▶ _RECORDS TO PROCESS_:
****************************************
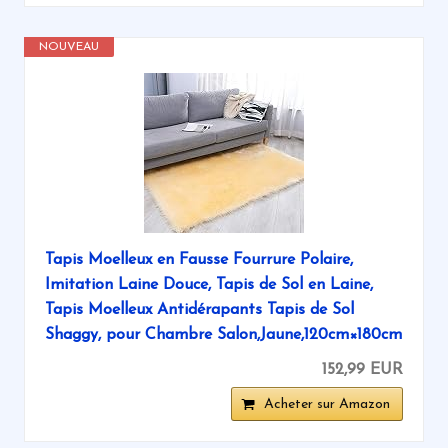
NOUVEAU
Tapis Moelleux en Fausse Fourrure Polaire,
Imitation Laine Douce, Tapis de Sol en Laine,
Tapis Moelleux Antidérapants Tapis de Sol
Shaggy, pour Chambre Salon,Jaune,120cm×180cm
152,99 EUR
Acheter sur Amazon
****************************************
▶ _WHAT THE TASK ASKS_:
Copy out the text read from each row, word for word and line by line, and leave the pictures out of your answer.

▶ _EXPECTED ANSWER_:
NOUVEAU
Tapis Moelleux en Fausse Fourrure Polaire,
Imitation Laine Douce, Tapis de Sol en Laine,
Tapis Moelleux Antidérapants Tapis de Sol
Shaggy, pour Chambre Salon,Jaune,120cm×180cm
152,99 EUR
Acheter sur Amazon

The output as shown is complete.